Lieu :  Quartier de Montaigut, Créteil
Architecte :  Tom GRAY
Maître d’ouvrage :  Association Diocésaine de Créteil - Eglise Catholique en Val de Marne
Lot :  Conception, permis de construire et suivi de réalisation
Mission :  Conception et exécution de la structure et de l'enveloppe
Date :  2012–2013
Intervenants :  Laboratoire Navier (Ecole des Ponts et Chaussées), Viry (structure)
Equipe T/E/S/S :  Tom GRAY, Bernard VAUDEVILLE, Simon AUBRY,

Construction d'un lieu de culte provisoire en structure gridshell

La cathédrale existante, Notre-Dame de Créteil, est un édifice modeste, en béton armé, construit dans les années 70 par Charles-Gustave Stoskopf.

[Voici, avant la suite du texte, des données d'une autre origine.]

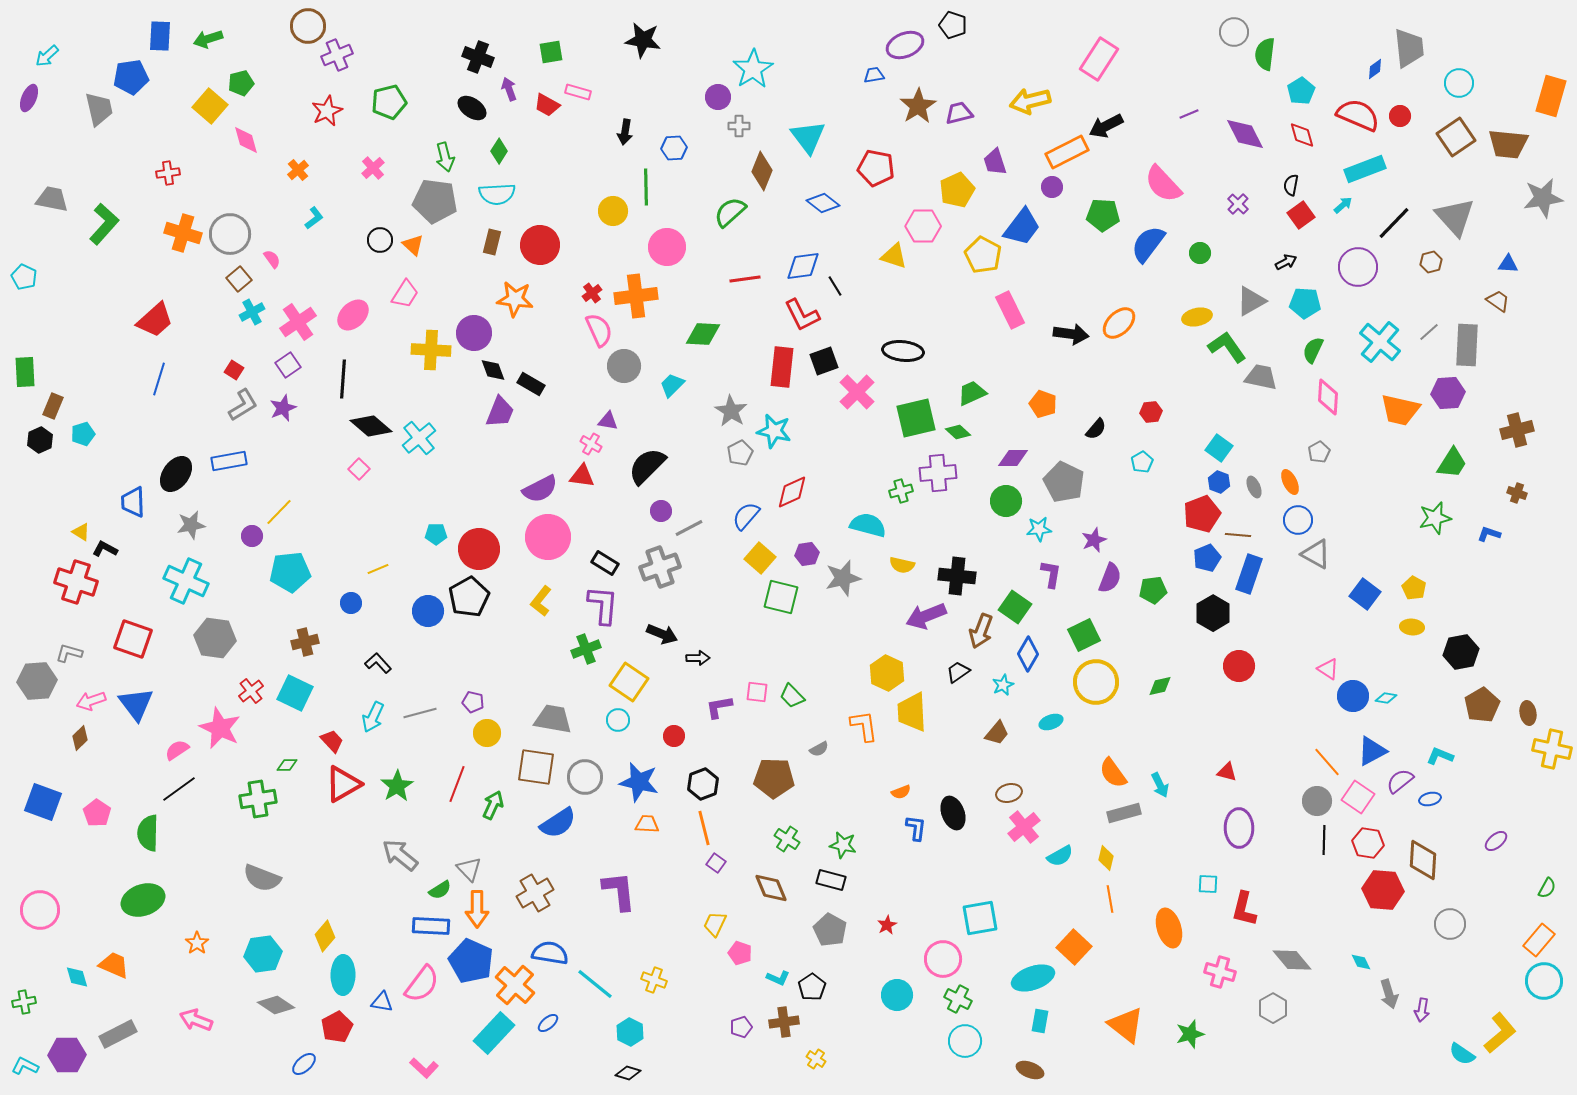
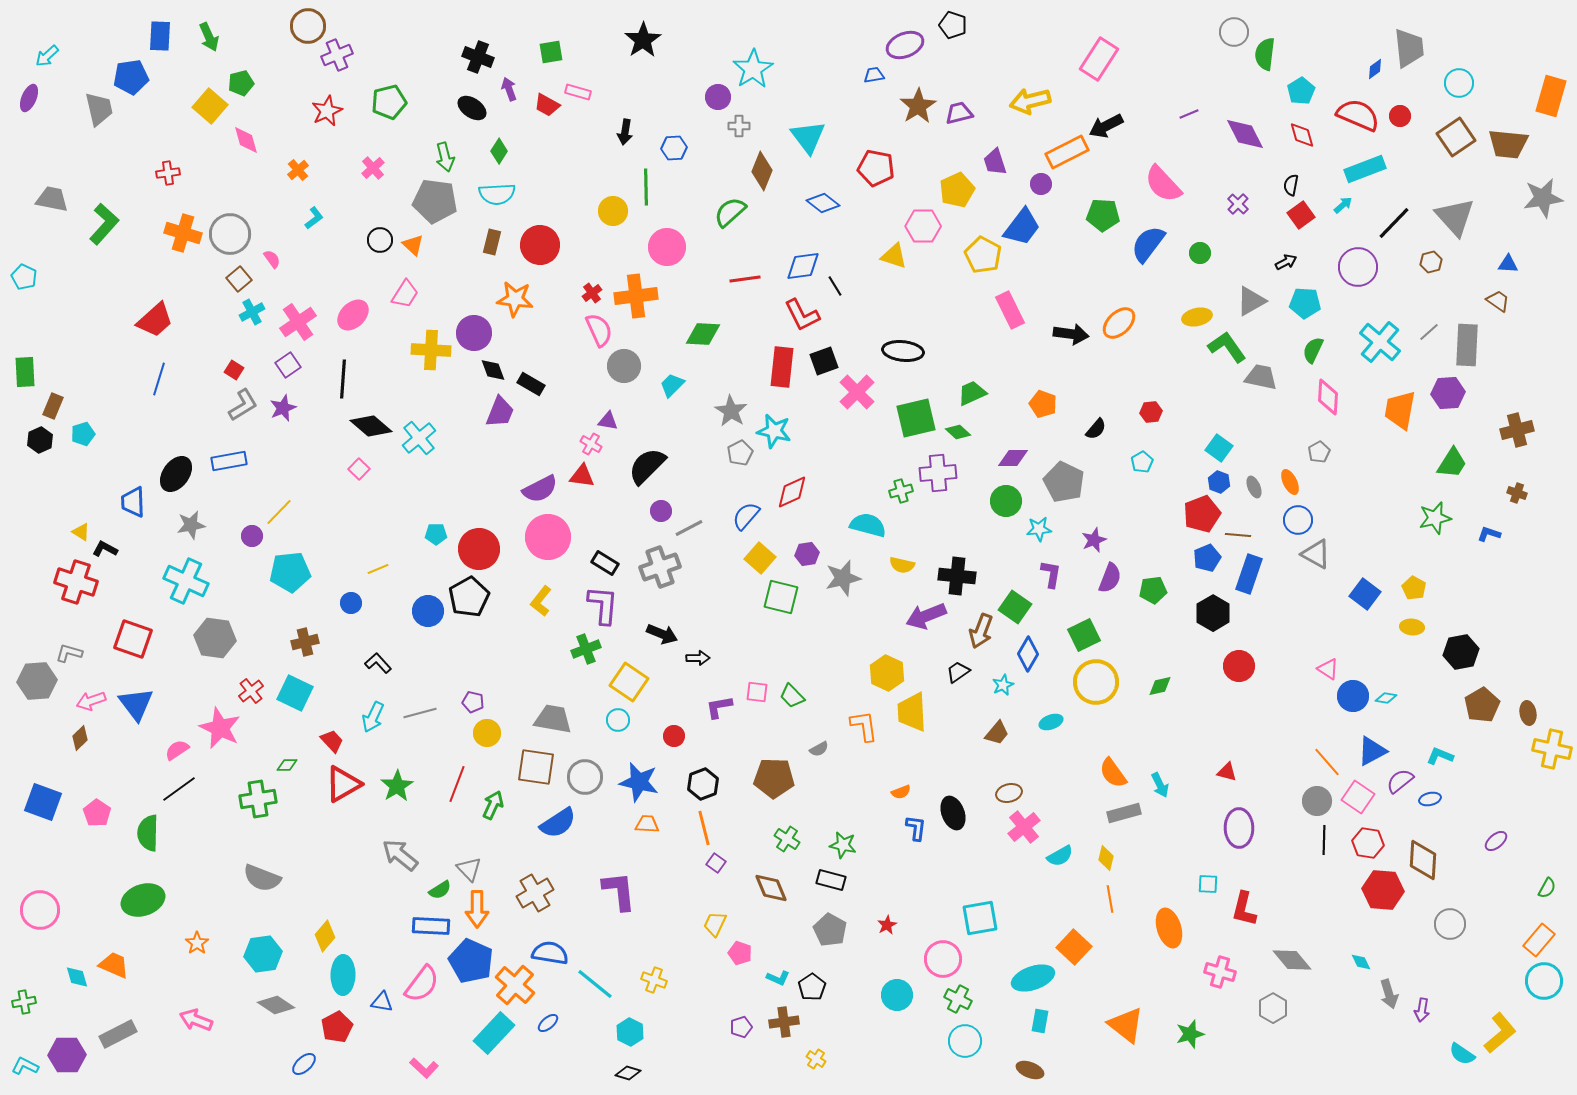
green arrow at (208, 39): moved 1 px right, 2 px up; rotated 96 degrees counterclockwise
black star at (643, 40): rotated 30 degrees clockwise
purple circle at (1052, 187): moved 11 px left, 3 px up
orange trapezoid at (1400, 410): rotated 87 degrees clockwise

Le diocèse du Val de Marne en a entrepris l'agrandissement et la rénovation : une mission assurée par l’agence Architecture Studio et T/E/S/S.

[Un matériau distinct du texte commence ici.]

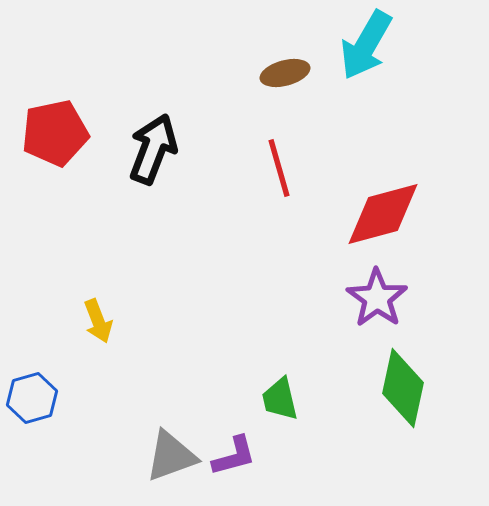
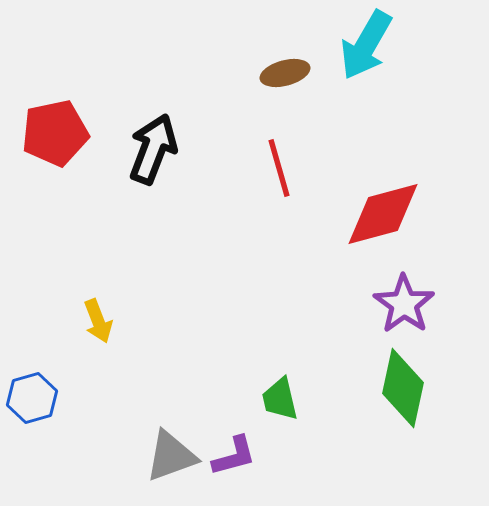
purple star: moved 27 px right, 6 px down
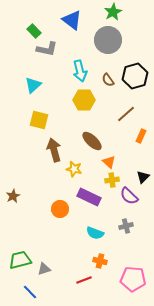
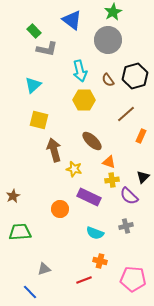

En marge du projet principal, le maître d’ouvrage a souhaité qu’une structure temporaire soit construite pour assurer la continuité des célébrations religieuses lors des travaux. 
Fort de l’expérience antérieure de la construction d’un gridshell en matériaux composites pour le festival Solidays en 2011,T/E/S/S a fait une proposition originale à l’association diocésaine de Créteil : que les paroissiens participent eux-mêmes à la construction de leur cathédrale, en lieu et place de la tente qu’ils avaient initialement imaginé louer. Séduit par cette proposition, le diocèse nous a confié la tâche de développer intégralement ce projet de l’esquisse à la construction, avec l’aide de deux partenaires : le laboratoire Navier et l’entreprise Viry.

Ce prototype de grande ampleur, qui peut accueillir jusqu’à 500 personnes, constitue une première dans le secteur de la construction qui reste encore très fermé à l’utilisation de matériaux non traditionnels, en particulier lorsqu’il s’agit d’applications structurelles et à fortiori pour un édifice abritant du public. Bien que ces matériaux modernes soient désormais employés abondamment dans d’autres industries comme celle de l’aéronautique, ils pâtissent d’un vide normatif qui freine leur développement. Pour contourner cette difficulté, nous avons mis en place une campagne d’essais en laboratoire pour caractériser de manière appropriée la résistance des matériaux mis en œuvre et la solidité des assemblages.

La structure est une résille de tubes en fibre de verre assemblés entre eux par des connecteurs d’échafaudage. Préfabriquée en atelier, elle est assemblée au sol puis mise en forme par déformation élastique à l’aide de 2 grues mobiles. Cette phase, la plus critique et spectaculaire du chantier, s’effectue en quelques heures seulement. Elle est alors ancrée à une longrine périphérique en béton armé. Une fois contreventée, la résille est couverte d’une toile PVC tendue en partie basse, sur une rive de laçage dédiée.

Le procédé constructif employé ici permet, moyennant une plus grande complexité des études, de réaliser une forme inédite pour un budget très restreint.